ImportDoc - Dr. Inventor Text Mining Framework Documentation

The Dr. Inventor Text Mining Framework can extract and enrich the contents of scientific publications both in PDF and JATS XML formats. It is also possible to analize the contents of plain text excerpts.

Once imported, the contents of a paper can be accessed by means of the method of the interface Document (see Javadoc): the Document interface exposes the core set of method useful to retrieve the scturcutred, semantically-rich information mined from a paper. This methods return instances of the objects of the Scientific Publication Data Model defined by the Dr. Inventor Frameowrk: this data model represents by means of java objects all the information mined form a scientific publication.

Import PDF papers

Once programmatically chosen a PDF-to-text conversion approach (see Initialization section), it is possible to import the contents of a PDF paperin a Document instance by means of one of the following three approaches:

// Import a PDF paper from full local path:
Document docPDFpaperFromPath = Factory.getPDFloader().parsePDF(PDF-PAPER-LOCAL-FILE-PATH);

// Import a PDF paper by downloading it from its URL:
Document docPDFpaperFromURL = Factory.getPDFloader().parsePDF(new URL("http://www2007.org/workshops/paper_45.pdf"));

// Import a PDF paper by passing a File instance:
Document doc_PDFpaperFromFile = Factory.getPDFloader().parsePDF(new File(PDF-PAPER-LOCAL-FILE-PATH));

IMPORTANT: if the Document instance returned by the previous methods is null, there has been some problem in the PDF import process (inspect the program log for more details).

Import JATS XML papers

Similarly to PDF files, it is possible to import JATS XML files of a scientific articles by means of one of the following three approaches:

// Import a JATS XML paper from full local path:
Document docJATSpaperFromPath = Factory.getJATSloader().parseJATS(JATS-PAPER-LOCAL-FILE-PATH);

// Import a JATS XML paper by downloading it from its URL:
Document docJATSpaperFromURL = Factory.getJATSloader().parseJATS(new URL("http://journals.plos.org/plosone/article/asset?id=10.1371/journal.pone.0141854.XML&download="));

// Import a JATS XML paper by passing a File instance:
Document doc_JATSpaperFromFile = Factory.getJATSloader().parseJATS(new File(JATS-PAPER-LOCAL-FILE-PATH));

IMPORTANT: if the Document instance returned by the previous methods is null, there has been some problem in the JATS import process (inspect the program log for more details).

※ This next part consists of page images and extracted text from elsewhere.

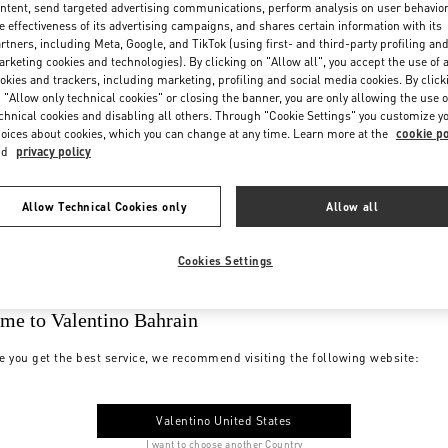
ntent, send targeted advertising communications, perform analysis on user behavio
e effectiveness of its advertising campaigns, and shares certain information with its
rtners, including Meta, Google, and TikTok (using first- and third-party profiling an
rketing cookies and technologies). By clicking on "Allow all", you accept the use of a
okies and trackers, including marketing, profiling and social media cookies. By click
 "Allow only technical cookies" or closing the banner, you are only allowing the use o
chnical cookies and disabling all others. Through "Cookie Settings" you customize y
oices about cookies, which you can change at any time. Learn more at the
cookie po
nd
privacy policy
Allow Technical Cookies only
Allow all
Cookies Settings
me to Valentino Bahrain
e you get the best service, we recommend visiting the following website:
Valentino United States
I want to choose another Country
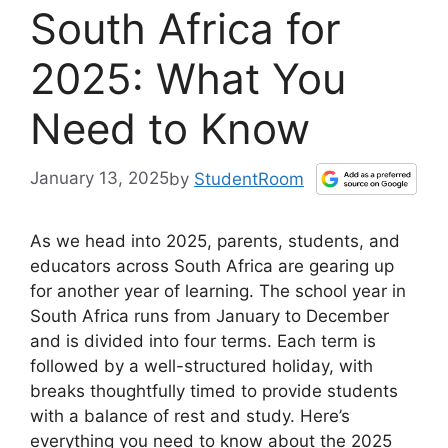
South Africa for
2025: What You
Need to Know
January 13, 2025
by
StudentRoom
As we head into 2025, parents, students, and
educators across South Africa are gearing up
for another year of learning. The school year in
South Africa runs from January to December
and is divided into four terms. Each term is
followed by a well-structured holiday, with
breaks thoughtfully timed to provide students
with a balance of rest and study. Here’s
everything you need to know about the 2025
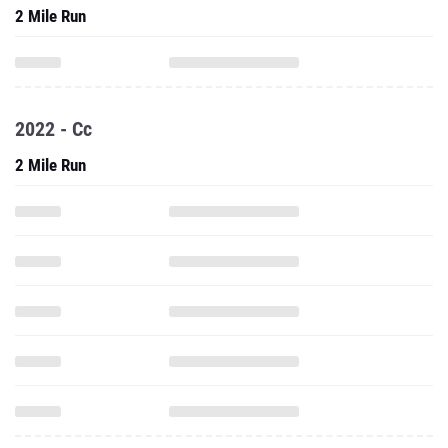
2 Mile Run
2022 - Cc
2 Mile Run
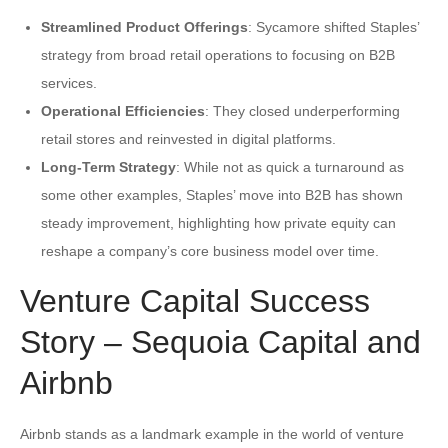
Streamlined Product Offerings
: Sycamore shifted Staples’
strategy from broad retail operations to focusing on B2B
services.
Operational Efficiencies
: They closed underperforming
retail stores and reinvested in digital platforms.
Long-Term Strategy
: While not as quick a turnaround as
some other examples, Staples’ move into B2B has shown
steady improvement, highlighting how private equity can
reshape a company’s core business model over time.
Venture Capital Success
Story – Sequoia Capital and
Airbnb
Airbnb stands as a landmark example in the world of venture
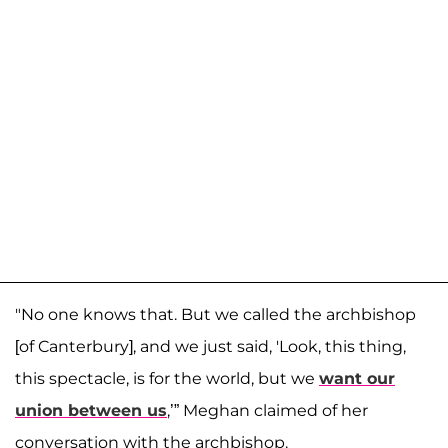
"No one knows that. But we called the archbishop
[of Canterbury], and we just said, 'Look, this thing,
this spectacle, is for the world, but we
want our
union between us
,’” Meghan claimed of her
conversation with the archbishop.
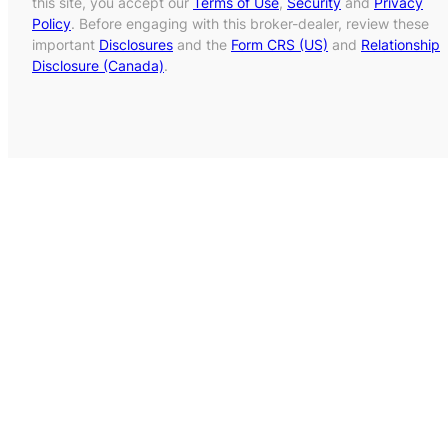
this site, you accept our
Terms of Use
,
Security
and
Privacy
Policy
. Before engaging with this broker-dealer, review these
important
Disclosures
and the
Form CRS (US)
and
Relationship
Disclosure (Canada)
.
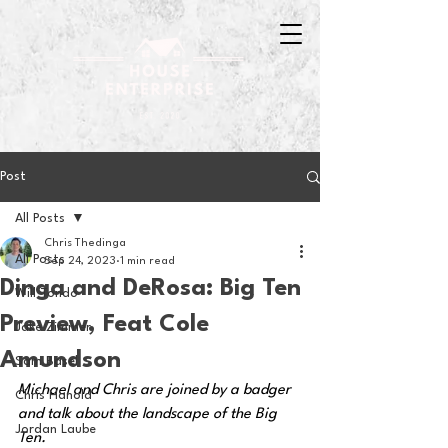
Post
All Posts
Chris Thedinga
All Posts
Sep 24, 2023
1 min read
Dinga and DeRosa: Big Ten
Will Tondo
Preview, Feat Cole
Jake Zimmer
Amundson
Sam Basel
Michael and Chris are joined by a badger 
Chris Hanold
and talk about the landscape of the Big 
Jordan Laube
Ten.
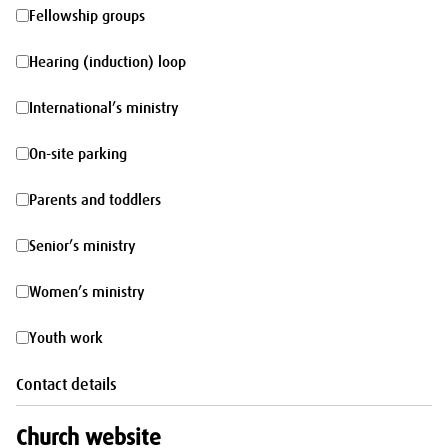
morning
Fellowship
Fellowship groups
groups
Hearing
Hearing (induction) loop
(induction)
International’s
International’s ministry
loop
ministry
On-
On-site parking
site
Parents
Parents and toddlers
parking
and
Senior’s
Senior’s ministry
toddlers
ministry
Women’s
Women’s ministry
ministry
Youth
Youth work
work
Contact details
Church website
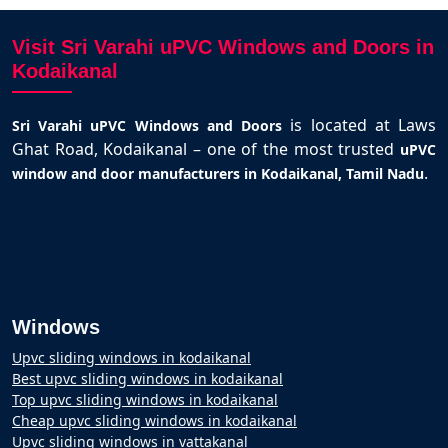
Visit Sri Varahi uPVC Windows and Doors in
Kodaikanal
is located at Laws
Sri Varahi uPVC Windows and Doors
Ghat Road, Kodaikanal – one of the most trusted
uPVC
.
window and door manufacturers in Kodaikanal, Tamil Nadu
Windows
Upvc sliding windows in kodaikanal
Best upvc sliding windows in kodaikanal
Top upvc sliding windows in kodaikanal
Cheap upvc sliding windows in kodaikanal
Upvc sliding windows in vattakanal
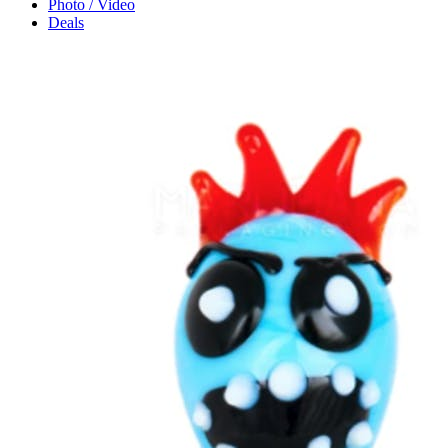
Photo / Video
Deals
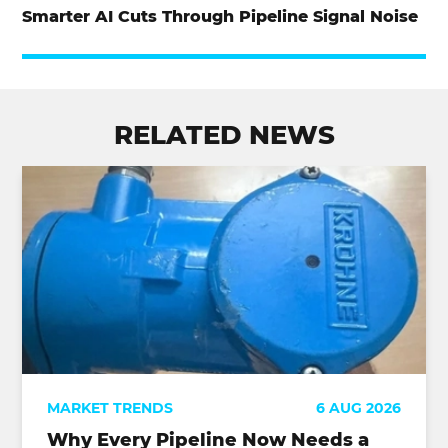
Smarter AI Cuts Through Pipeline Signal Noise
RELATED NEWS
MARKET TRENDS
6 AUG 2026
Why Every Pipeline Now Needs a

Import plain text excerpts

Similarly to PDF and JATS XML files, it is possible to import plain texts by means of one of the following four approaches:

// Import a plain text file from full local path:
Document doc_PLAINTEXTpaperFromPath = Factory.getPlainTextLoader().parsePlainText(PLAIN-TEXT-LOCAL-FILE-PATH);

// Import a plain text file by downloading it from its URL:
Document doc_PLAINTEXTpaperFromURL = Factory.getPlainTextLoader().parsePlainText(new URL("http://myexample.com/plainText.txt"));

// Import a plain text file by passing a File instance:
Document doc_PLAINTEXTpaperFromFile = Factory.getPlainTextLoader().parsePlainText(new File(PLAIN-TEXT-LOCAL-FILE-PATH));

// Import a plain text file by passing a File instance:
String stringPlainText = "This is the plain text to process.";
String documentName = "Reference name for the plain text to process.";
Document doc_PLAINTEXTpaperFromFile = Factory.getPlainTextLoader().parseString(stringPlainText, documentName);

IMPORTANT: if the Document instance returned by the previous methods is null, there has been some problem in the plain text import process (inspect the program log for more details).

IMPORTANT: if the Document instance is generated from a plain text file, the citation analysis module and the header parsing module can't be applied and are thus ignored.